- TASK DESCRIPTION
Find how many lines of the entries contain the word "wash", then report that figure alone.

========

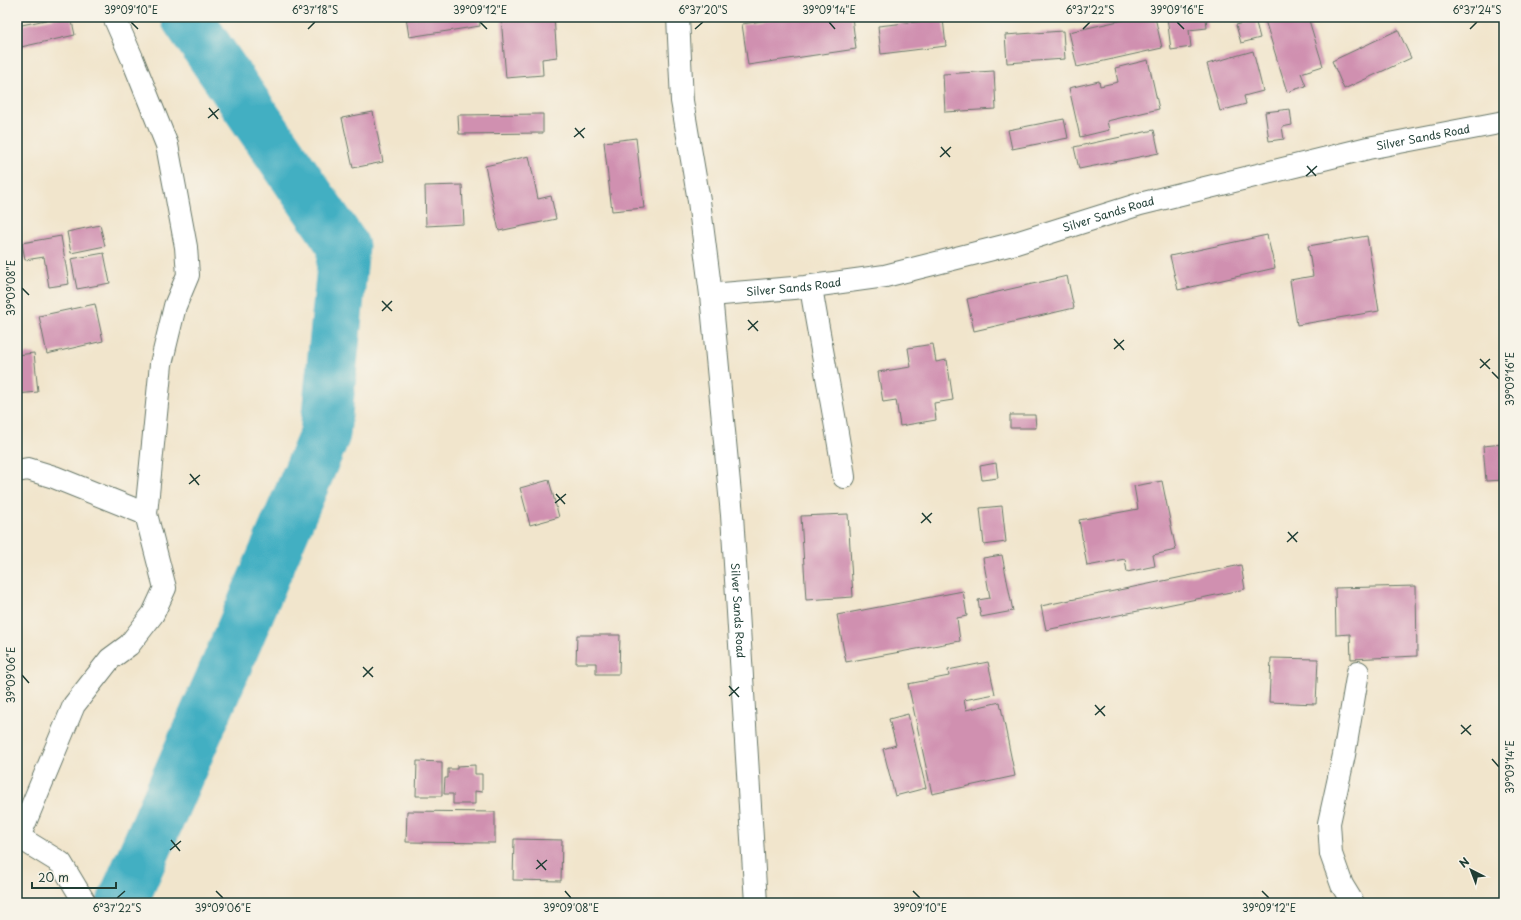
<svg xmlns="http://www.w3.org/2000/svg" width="1521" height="920" viewBox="0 0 1521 920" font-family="'Playpen Sans',sans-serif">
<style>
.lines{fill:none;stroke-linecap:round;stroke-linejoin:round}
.river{stroke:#43afc2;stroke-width:51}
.building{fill:#d090b0}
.minor-casing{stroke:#687869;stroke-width:24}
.minor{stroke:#fff;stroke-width:22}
.ticks{fill:none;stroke:#1f3d34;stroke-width:1.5}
.labels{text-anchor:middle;stroke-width:3;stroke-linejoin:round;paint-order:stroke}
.street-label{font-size:11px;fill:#1f3d34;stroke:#f7f3e8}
.neatline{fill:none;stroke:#1f3d34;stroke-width:1.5}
.ticks-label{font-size:10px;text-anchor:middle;fill:#1f3d34}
</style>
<rect width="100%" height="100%" fill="#f7f3e8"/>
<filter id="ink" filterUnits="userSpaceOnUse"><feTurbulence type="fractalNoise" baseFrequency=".025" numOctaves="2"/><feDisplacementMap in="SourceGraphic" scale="8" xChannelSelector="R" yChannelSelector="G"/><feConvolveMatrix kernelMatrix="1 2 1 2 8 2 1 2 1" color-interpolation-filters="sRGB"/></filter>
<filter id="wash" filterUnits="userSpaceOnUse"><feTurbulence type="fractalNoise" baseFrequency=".012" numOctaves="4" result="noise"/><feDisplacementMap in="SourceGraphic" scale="16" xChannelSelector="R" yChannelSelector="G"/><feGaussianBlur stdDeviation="0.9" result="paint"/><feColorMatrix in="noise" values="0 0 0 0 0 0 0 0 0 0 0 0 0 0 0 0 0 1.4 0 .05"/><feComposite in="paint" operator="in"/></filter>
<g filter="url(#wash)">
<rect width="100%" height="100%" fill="#f1e5cc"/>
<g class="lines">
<path class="river" d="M122,903L221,678L325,434L344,247L186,17"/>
</g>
<g id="blocks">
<g class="building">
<path d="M60,17H71L75,35L21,47L17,26Z"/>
<path d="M406,17H479L480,26L409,37Z"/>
<path d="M501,17H554L557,57L542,59L543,75L506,78Z"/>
<path d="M790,17H852L856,49L748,65L742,24Z"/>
<path d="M1137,17H1155L1162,48L1077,67L1069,32Z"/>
<path d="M1167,17H1206L1207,28L1189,30L1191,47L1171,50Z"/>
<path d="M1264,17H1308L1323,66L1301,73L1306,86L1287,92Z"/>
<path d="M943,19L946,46L881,54L878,26Z"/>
<path d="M1255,19L1260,38L1241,43L1236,25Z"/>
<path d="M1398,30L1411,58L1344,89L1332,61Z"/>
<path d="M1063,31L1065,59L1007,63L1005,35Z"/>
<path d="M1253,51L1263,91L1244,96L1246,104L1220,111L1207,64Z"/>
<path d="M1148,60L1159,109L1107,121L1109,130L1080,137L1069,88L1099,81L1100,86L1118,82L1115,68Z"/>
<path d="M994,71L996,109L945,112L943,74Z"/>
<path d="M1290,109L1292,125L1282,127L1284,139L1269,141L1265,112Z"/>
<path d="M373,112L383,162L353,168L342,118Z"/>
<path d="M543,114V133L459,134L458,115Z"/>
<path d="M1064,119L1068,138L1012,149L1008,130Z"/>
<path d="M1154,130L1159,153L1079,169L1074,147Z"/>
<path d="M636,138L644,208L612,211L604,142Z"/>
<path d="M529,156L538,199L551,196L556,219L499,231L485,166Z"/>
<path d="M462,185L464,224L426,226L425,186Z"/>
<path d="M100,225L105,246L71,253L67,232Z"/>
<path d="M1267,235L1275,268L1178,290L1170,256Z"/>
<path d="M61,236L69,284L49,287L44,257L25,260L22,243Z"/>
<path d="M1367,236L1379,311L1297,325L1290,280L1313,276L1308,246Z"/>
<path d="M104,253L110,283L77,289L71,259Z"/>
<path d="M1067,276L1074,308L974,331L967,299Z"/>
<path d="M95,304L103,341L47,354L39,316Z"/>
<path d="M933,344L936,362L947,360L953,400L934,403L936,420L900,426L896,400L883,402L878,372L911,367L908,348Z"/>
<path d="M34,353L38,392L17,394V355Z"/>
<path d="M1010,415H1035L1036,428H1010Z"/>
<path d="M1504,444V480L1486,481L1483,446Z"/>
<path d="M996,463L998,478L982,480L980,466Z"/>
<path d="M549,480L559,517L530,525L520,488Z"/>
<path d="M1162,481L1176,550L1153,555L1155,566L1127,572L1125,559L1087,566L1079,520L1138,509L1134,486Z"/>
<path d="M1002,506L1006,542L984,545L980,508Z"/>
<path d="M848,514L853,597L806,600L801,516Z"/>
<path d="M1002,555L1013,611L981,617L978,600L990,598L983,558Z"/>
<path d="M1241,565L1245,589L1046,630L1041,606Z"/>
<path d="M1416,586L1417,656L1351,659L1350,634L1336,635L1335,588Z"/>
<path d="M963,591L967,616L957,618L960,641L846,662L837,615Z"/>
<path d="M577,635H620L619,674H596V663H576Z"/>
<path d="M1271,658L1318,659L1316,704L1269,702Z"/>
<path d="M988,662L995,694L964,700L966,710L1000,702L1015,776L932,794L908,684L949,676L948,670Z"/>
<path d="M908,714L926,788L895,796L883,749L896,745L889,719Z"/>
<path d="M417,761L442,762V796H416Z"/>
<path d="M475,765V774H482V792L475,791V804H453V794H444L445,778H448V769H457V766Z"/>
<path d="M407,811L495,812V843L406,842Z"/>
<path d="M514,839L562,840L561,881L513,880Z"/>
</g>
</g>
</g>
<g filter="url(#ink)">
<use href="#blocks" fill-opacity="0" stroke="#687869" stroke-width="1"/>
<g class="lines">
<g class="minor-casing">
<g id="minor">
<path id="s1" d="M678,17L682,101L699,201L711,295L732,515L756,903"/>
<path d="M811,287C821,350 835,413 844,477"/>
<path id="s2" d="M711,295L805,287L885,276L1016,243L1140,204L1368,148L1504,122"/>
<path d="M17,471L28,469L54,477L146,514"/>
<path d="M17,836L61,863L85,903"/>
<path d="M19,837L74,705L110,659L129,645L153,614L165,588L146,514L161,364L175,306L188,275L186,247L167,145L132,58L114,17"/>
<path d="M1353,903L1342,885L1331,854L1329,823L1344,755L1358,672"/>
</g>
</g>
<use href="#minor" class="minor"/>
</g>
</g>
<path class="ticks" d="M131,22L138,29M480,22L487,29M829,22L835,29M1177,22L1184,29M308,29L315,22M695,29L703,22M1083,29L1090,22M1470,29L1477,22M209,108L218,119M208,118L219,109M575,128L584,138M574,137L585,128M941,147L950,157M940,157L951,147M1307,166L1316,176M1306,176L1317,166M22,288L29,295M382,301L392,311M382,311L392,301M748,320L758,331M748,330L758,321M1114,339L1124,350M1114,349L1124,340M1480,359L1490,369M1480,368L1490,359M1492,372L1499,379M190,474L199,485M189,484L200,475M556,494L565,504M555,503L566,494M922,513L931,523M921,523L932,513M1288,532L1297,542M1287,542L1298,532M363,667L373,677M22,675L29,683M363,677L373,667M729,686L739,697M729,696L739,687M1095,705L1105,716M1095,715L1105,706M1461,725L1471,735M1461,734L1471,725M1492,759L1499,767M171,840L180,851M170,850L181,841M537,860L546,870M536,869L547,860M216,891L223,898M565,891L571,898M913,891L920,898M1262,891L1269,898M117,898L125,891"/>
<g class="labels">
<g class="street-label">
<text dy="4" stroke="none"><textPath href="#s2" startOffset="731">Silver Sands Road</textPath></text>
<text dy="4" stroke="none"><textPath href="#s2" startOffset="407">Silver Sands Road</textPath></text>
<text dy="4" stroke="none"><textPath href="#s2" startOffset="83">Silver Sands Road</textPath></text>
<text dy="4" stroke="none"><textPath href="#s1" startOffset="597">Silver Sands Road</textPath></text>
</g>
</g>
<rect width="1521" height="920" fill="none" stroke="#f7f3e8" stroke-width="44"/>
<g transform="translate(1471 870) rotate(318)" stroke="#f7f3e8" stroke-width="3" paint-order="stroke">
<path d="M0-3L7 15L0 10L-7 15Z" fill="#1f3d34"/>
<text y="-6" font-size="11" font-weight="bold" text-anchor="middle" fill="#1f3d34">N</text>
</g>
<path d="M32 882v6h84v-6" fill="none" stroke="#1f3d34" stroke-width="2"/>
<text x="38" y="882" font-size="12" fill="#1f3d34" stroke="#f7f3e8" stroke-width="3" paint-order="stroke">20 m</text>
<rect x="22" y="22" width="1477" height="876" class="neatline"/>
<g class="ticks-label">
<text x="131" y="14">39°09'10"E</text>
<text x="315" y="14">6°37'18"S</text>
<text x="480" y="14">39°09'12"E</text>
<text x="703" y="14">6°37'20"S</text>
<text x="829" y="14">39°09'14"E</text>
<text x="1090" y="14">6°37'22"S</text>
<text x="1177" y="14">39°09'16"E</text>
<text x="1477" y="14">6°37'24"S</text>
<text transform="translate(11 288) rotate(-90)" y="4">39°09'08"E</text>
<text transform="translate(1510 379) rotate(-90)" y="4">39°09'16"E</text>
<text transform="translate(11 675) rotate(-90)" y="4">39°09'06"E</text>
<text transform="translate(1510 767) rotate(-90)" y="4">39°09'14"E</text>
<text x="117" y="912">6°37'22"S</text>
<text x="223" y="912">39°09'06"E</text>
<text x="571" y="912">39°09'08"E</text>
<text x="920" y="912">39°09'10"E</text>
<text x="1269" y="912">39°09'12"E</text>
</g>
</svg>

========

- TASK RESPONSE
2